Do, 08.02.2007

Death of a Salesman im Frankfurter Schauspiel

Wann immer sich ein Bus dem Hansenberg nähert, liegt die Vermutung nahe, dass jenes Vehikel uns in unserer Einsamkeit aufstören will, um wieder einmal einen Jahrgang zu den Brennpunkten der regionalen Kultur zu transportieren. So war es auch am 9. 2. 2007, als zwei Klassen des Jahrgangs 12 ins Schauspiel Frankfurt fuhren, um der dortigen Inszenierung Tod eines Handlungsreisenden – nach dem englischen Original Death of a Salesman von Arthur Miller – beizuwohnen.

Auf der Bühne wurde die Geschichte des Vertreters Willy Loman und seiner Familie, deren unterschiedliche Vorstellungen von Glück und Selbstverwirklichung das Familienoberhaupt in den Selbstmord treiben, dargestellt. Um die Schulden der Familie zu begleichen, will er einen Autounfall vortäuschen, mit dem Ziel, die Lebensversicherung seinen Angehörigen zukommen zu lassen. Vor allem ist ihm nämlich an der Anerkennung durch andere gelegen. Das Wissen, seine Familie nicht versorgen zu können, haben – lange vor der eigentlichen Handlung – zu einem Seitensprung geführt, der das Verhältnis zwischen ihm und Biff, seinem ältesten Sohn, auf immer gestört hat. Dieser, von Kind auf von kleptomanischen Zwängen geplagt, strebt nach der geringsten möglichen Verantwortung, da er sich von seinem Vater abgrenzen möchte. Das Gegenteil wird durch seinen Bruder Happy verkörpert, der sich dem Vater als folgsamer Sohn präsentieren will, jedoch in dessen Augen nie eine vergleichbare Wertschätzung wie der ältere Bruder genießt. Die fürsorgliche Gattin Lomans, die von den Selbstmordplänen ihres Mannes weiß, verteidigt diesen stets und in jeder Situation, obwohl er sie nicht selten demütigt.

Die Darsteller bewiesen großes Einfühlungsvermögen und verkörperten ihre Figuren in beeindruckender Klarheit. Trotz des nur geringen zur Verfügung stehenden Platzes – die Bühne war knapp bemessen – entstand niemals der Eindruck von Enge. Im Gegenteil: Die ständige Präsenz aller Teilnehmer in der Szenerie verdeutlichte die gegenseitigen Wechselwirkungen in besonderer Eindringlichkeit. Verwirrend wirkten lediglich die Doppelrollen einzelner Darsteller, und das abrupte Ende, welches den Zuschauer im Unklaren ließ und Anstoß zum Denken gab, bedeutete für den Darsteller der Figur Happy zugleich auch das Ende des Abends: Aufgrund hoher Temperaturen auf der Bühne sank dieser noch vor Ende des Stückes erschöpft auf die Bühne nieder. Einige der Besucher aus dem Rheingau reagierten ähnlich – denn die Fülle von Impressionen und Weltanschauungen, mit denen sie in diesem Drama konfrontiert wurden, war zu mitreißend.

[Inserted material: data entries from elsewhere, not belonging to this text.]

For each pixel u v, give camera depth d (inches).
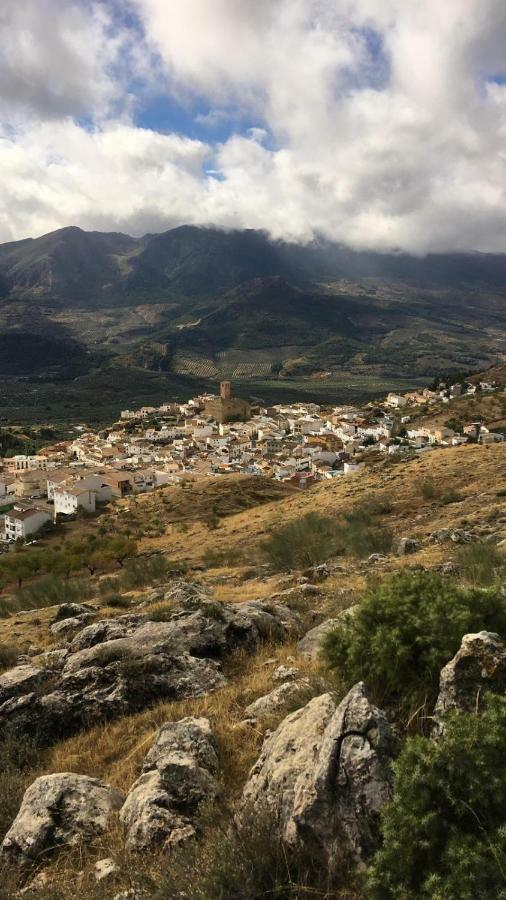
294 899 185.9
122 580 1195.9
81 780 292.2
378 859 168.7
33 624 833.5
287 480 4333.2
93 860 241.6
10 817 290.7
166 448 6535.4
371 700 233.1
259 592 812.0
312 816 198.2
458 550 807.7
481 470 1721.2
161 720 376.2
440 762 181.5
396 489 1740.9
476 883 151.3
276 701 345.7
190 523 2596.0
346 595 620.1
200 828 235.0
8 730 385.1
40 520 3545.8
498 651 231.3
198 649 487.5
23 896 216.5
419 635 268.4
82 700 410.9
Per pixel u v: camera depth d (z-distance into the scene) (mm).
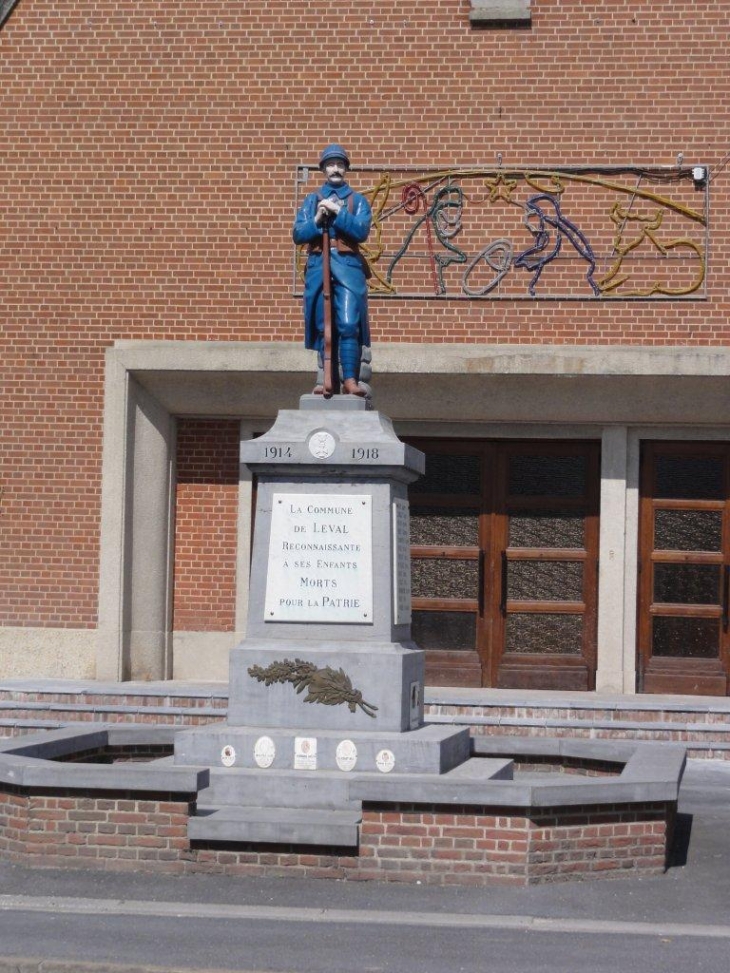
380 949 9023
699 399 20703
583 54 21031
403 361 20703
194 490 22047
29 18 21859
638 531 21406
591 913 10031
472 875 10781
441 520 21859
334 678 12391
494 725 18047
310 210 13477
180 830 11016
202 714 18391
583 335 20844
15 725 18188
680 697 20469
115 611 21250
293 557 12711
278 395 21422
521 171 21000
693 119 20844
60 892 10422
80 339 21594
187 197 21516
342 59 21375
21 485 21578
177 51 21609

Das Stück verdeutlichte den Besuchern aus dem Rheingau, welch hohen Stellenwert der „Status“ in der Gesellschaft innehat. Für Willy, der seine eigene Existenz zu großen Teilen über eine Lüge aufgebaut hat und sie genauso am Leben erhalten will, bedeutet der Verlust der Anstellung zugleich den Verlust der eigenen Identität.